Il aboutit à la publication de la pièce lauréate chez Lansman éditeur.
Le Prix est remis lors d’une soirée avec lecture publique du texte au Théâtre de l’Aquarium.
Parallèlement, aux différentes étapes du comité de lecture, les classes participantes pourront découvrir au
moins 2 spectacles de théâtre contemporain choisis dans la programmation du Théâtre de l’Aquarium, visiter le
théâtre et rencontrer les équipes artistiques afin de permettre aux élèves d’appréhender les enjeux de la
représentation théâtrale d’un texte.
Ce lien avec un théâtre prolongera la découverte du théâtre par les élèves, en leur permettant d’appréhender
les enjeux de la représentation théâtrale d’une pièce.
En fonction des possibilités et des souhaits des différents partenaires, des ateliers de mise en voix de la pièce
lauréate pourront éventuellement être proposés aux classes participantes par des artistes attachés au Théâtre
de l’Aquarium.
* Un appel à pièces inédites
Chaque année en avril, un appel à textes est envoyé aux auteurs.
Préjury et jury
 En juin, un préjury (composés des intervenants dans les classes et des partenaires organisateurs) lit
l'ensemble des manuscrits envoyés – le nom de leurs auteurs ne figurant pas sur les textes distribués.
Ce préjury retient les pièces qui lui semblent les plus adaptées au projet.

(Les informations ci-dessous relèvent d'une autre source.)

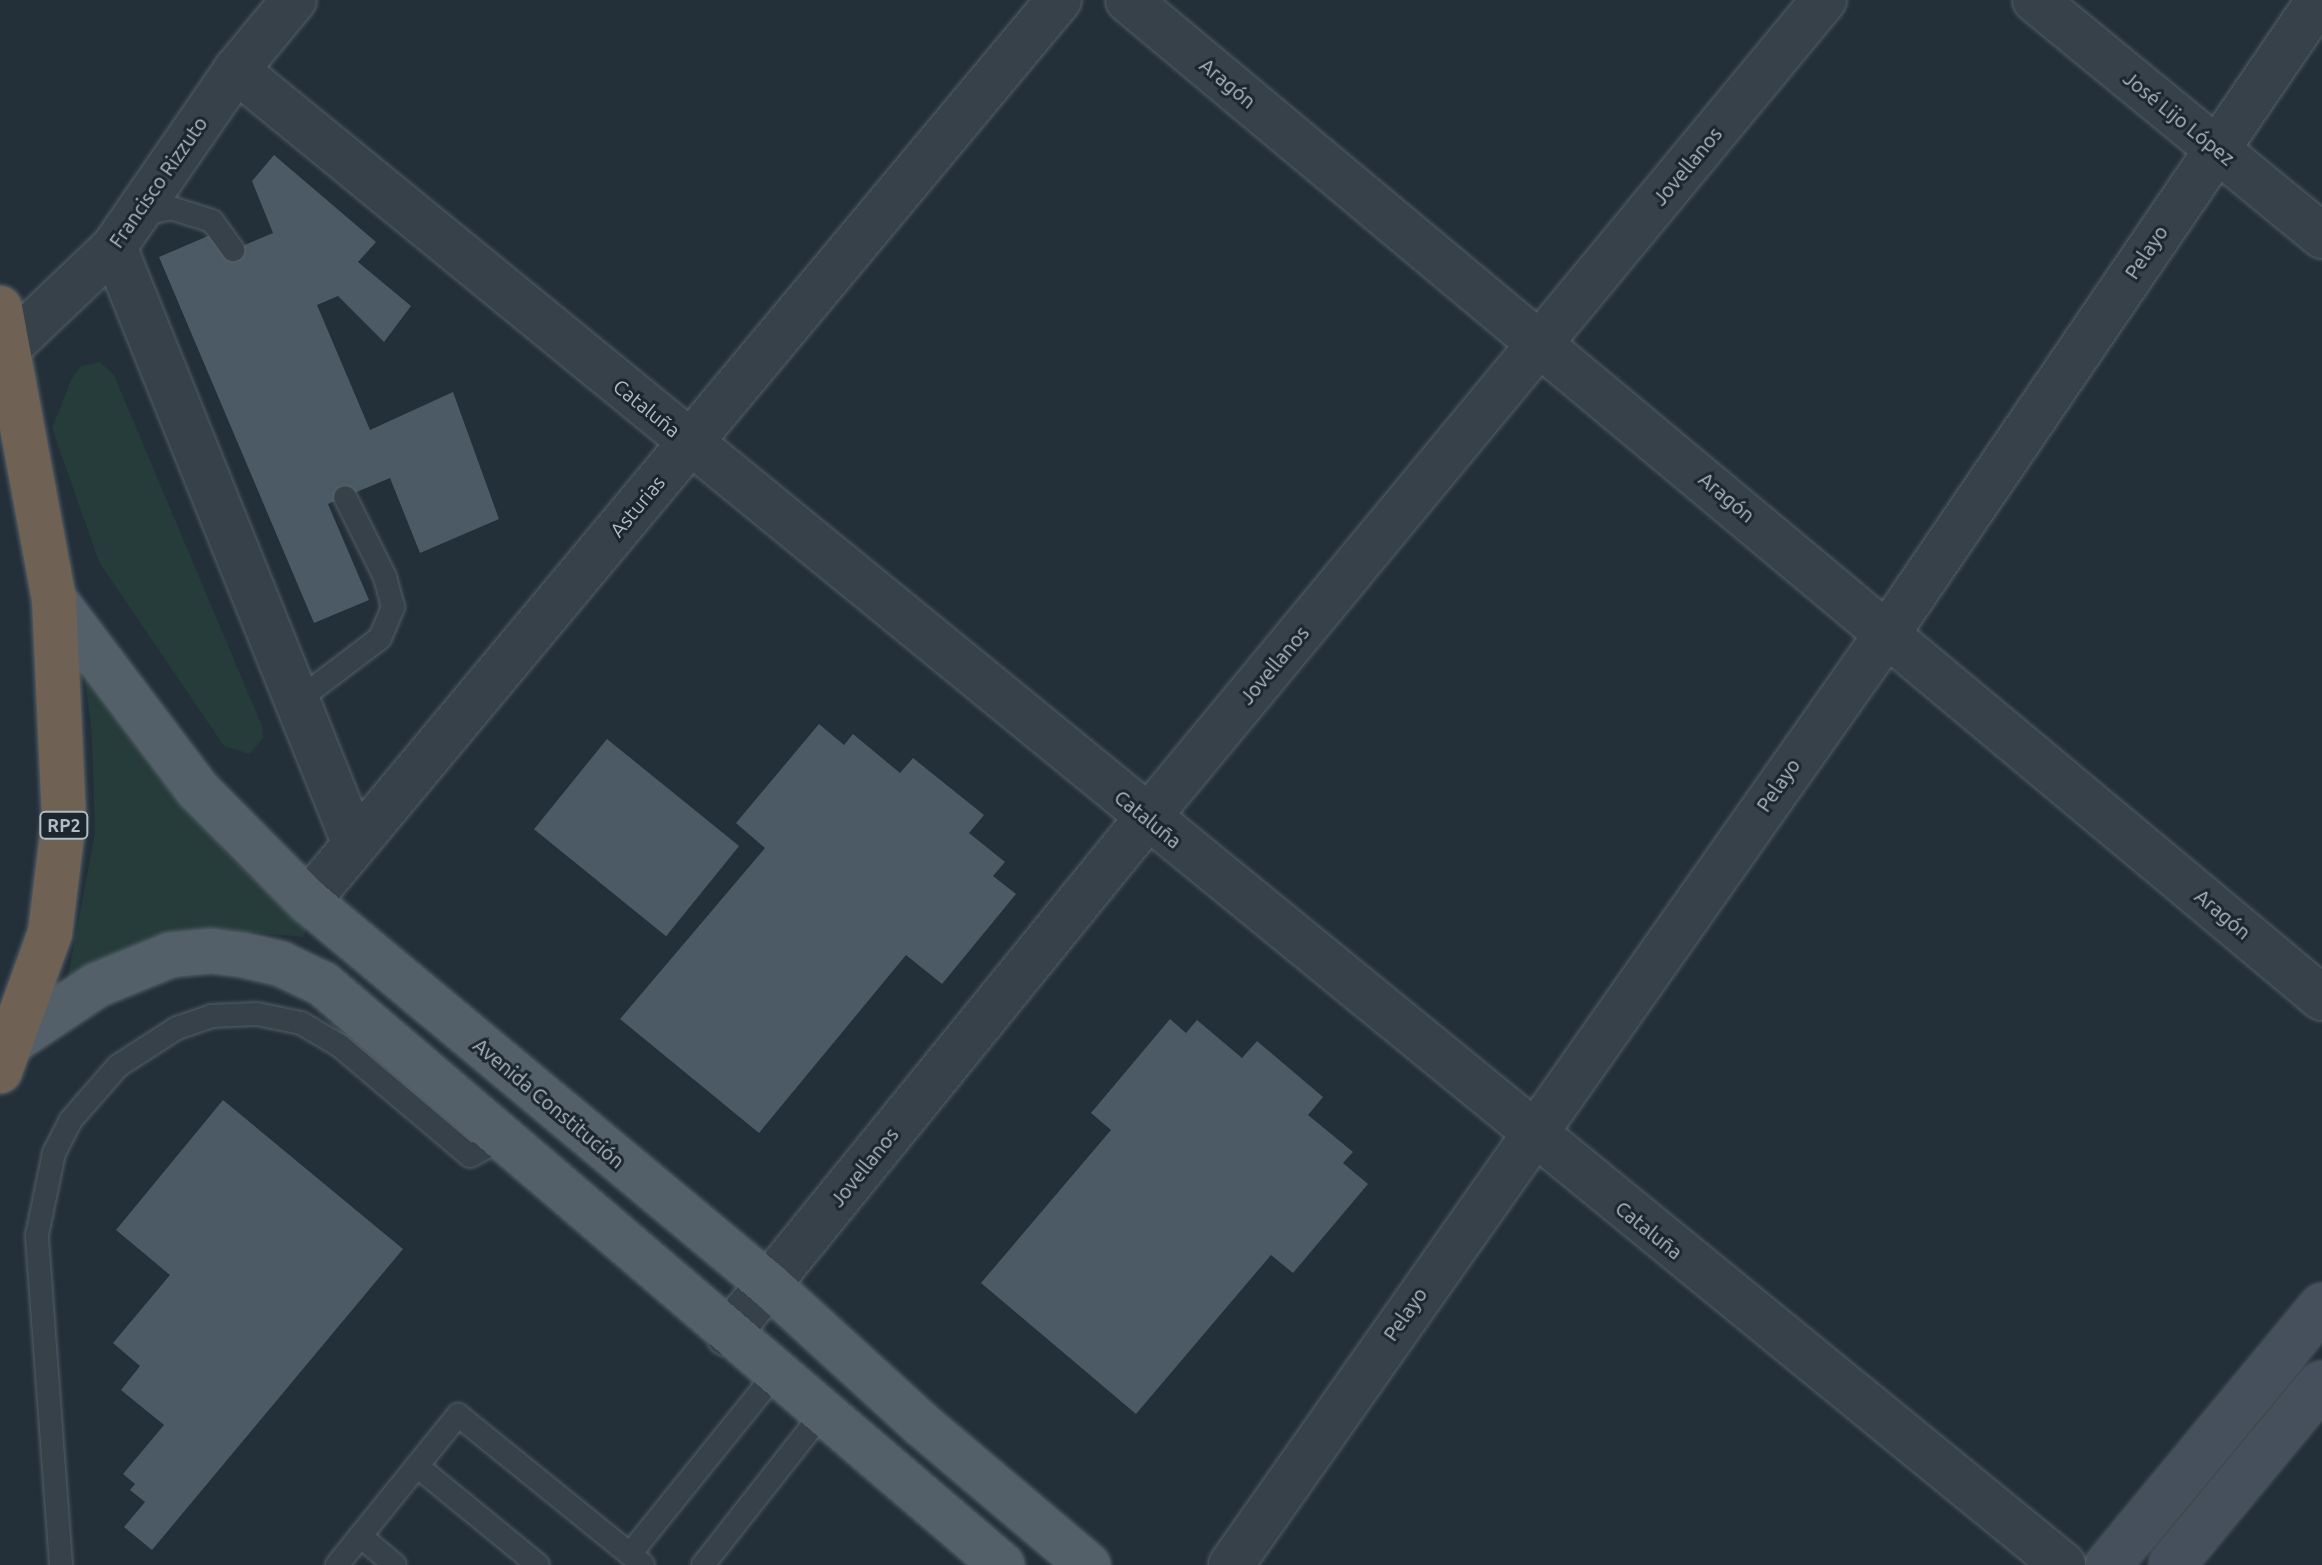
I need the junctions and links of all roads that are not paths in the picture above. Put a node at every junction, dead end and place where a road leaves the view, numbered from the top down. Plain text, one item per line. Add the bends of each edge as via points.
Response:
1 (294, 0) edge
2 (1059, 0) edge
3 (1128, 0) edge
4 (1824, 0) edge
5 (2035, 0) edge
6 (2319, 0) edge
7 (236, 70) junction
8 (2216, 148) junction
9 (124, 232) junction
10 (2322, 236) edge
11 (233, 250) dead end
12 (3, 328) edge
13 (1541, 343) junction
14 (690, 443) junction
15 (0, 484) edge
16 (345, 497) dead end
17 (41, 550) junction
18 (54, 599) junction
19 (1889, 631) junction
20 (297, 701) junction
21 (1147, 818) junction
22 (354, 842) junction
23 (308, 901) junction
24 (2322, 998) edge
25 (4, 1055) edge
26 (1530, 1134) junction
27 (507, 1136) junction
28 (769, 1285) junction
29 (2322, 1306) edge
30 (728, 1334) junction
31 (775, 1374) junction
32 (2322, 1384) edge
33 (822, 1414) junction
34 (417, 1466) junction
35 (360, 1536) junction
36 (637, 1560) edge
37 (61, 1565) edge
38 (337, 1565) edge
39 (395, 1565) edge
40 (538, 1565) edge
41 (703, 1565) edge
42 (1002, 1565) edge
43 (1088, 1565) edge
44 (1231, 1565) edge
45 (2063, 1565) edge
46 (2108, 1565) edge
47 (2172, 1565) edge

1 - 7 street, Francisco Rizzuto
2 - 14 street, Asturias
3 - 13 street, Aragón
4 - 13 street, Jovellanos
5 - 8 street, José Lijo López
6 - 8 street, Pelayo
7 - 9 street, Francisco Rizzuto
7 - 14 street, Cataluña
8 - 10 street, José Lijo López
8 - 19 street, Pelayo
9 - 11 lane via 171,208 212,221
9 - 12 street, Francisco Rizzuto
9 - 20 street
12 - 17 highway, RP2
13 - 19 street, Aragón
13 - 21 street, Jovellanos
14 - 21 street, Cataluña
14 - 22 street, Asturias
15 - 17 highway, RP2
16 - 20 lane via 385,577 393,607 380,638
17 - 18 highway, RP2
18 - 23 main road, Avenida Constitución via 198,790
18 - 25 highway, RP2 via 64,819 50,933
19 - 24 street, Aragón
19 - 26 street, Pelayo
20 - 22 street
21 - 26 street, Cataluña
21 - 28 street, Jovellanos
22 - 23 street, Asturias
23 - 28 main road, Avenida Constitución
25 - 27 main road via 131,968 184,954 243,955 281,964 323,984
26 - 44 street, Pelayo
26 - 45 street, Cataluña
27 - 30 main road
27 - 37 lane via 470,1156 340,1046 301,1023 257,1014 211,1016 177,1028 118,1066 70,1121 54,1153 37,1235
28 - 30 street, Jovellanos
28 - 43 main road, Avenida Constitución via 921,1424
29 - 46 main road
30 - 31 main road
31 - 33 main road
31 - 36 lane
32 - 47 main road
33 - 41 lane
33 - 42 main road
34 - 35 lane
34 - 36 lane via 458,1415
34 - 40 lane
35 - 38 lane
35 - 39 lane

Soit une dizaine de textes
riches et variés dans leur propos, dans leur forme dramaturgique, dans leur ouverture et dans leur
langue. Ces textes seront soumis au jury.
 En septembre, un jury, composé des enseignants participant à l’édition de l’année scolaire en cours,
des intervenants dans les classes, et des partenaires organisateurs, désigne les trois pièces qui seront
proposées aux élèves des classes engagées dans le projet.
Publication
L’opération ne sera définitivement terminée et le lauréat proclamé que quand le texte définitif, prêt à être
publié, sera établi (en mai 2015). Le texte retenu fera l’objet d’une publication chez Lansman Editeur
suivant un contrat dont le modèle peut être obtenu sur simple demande.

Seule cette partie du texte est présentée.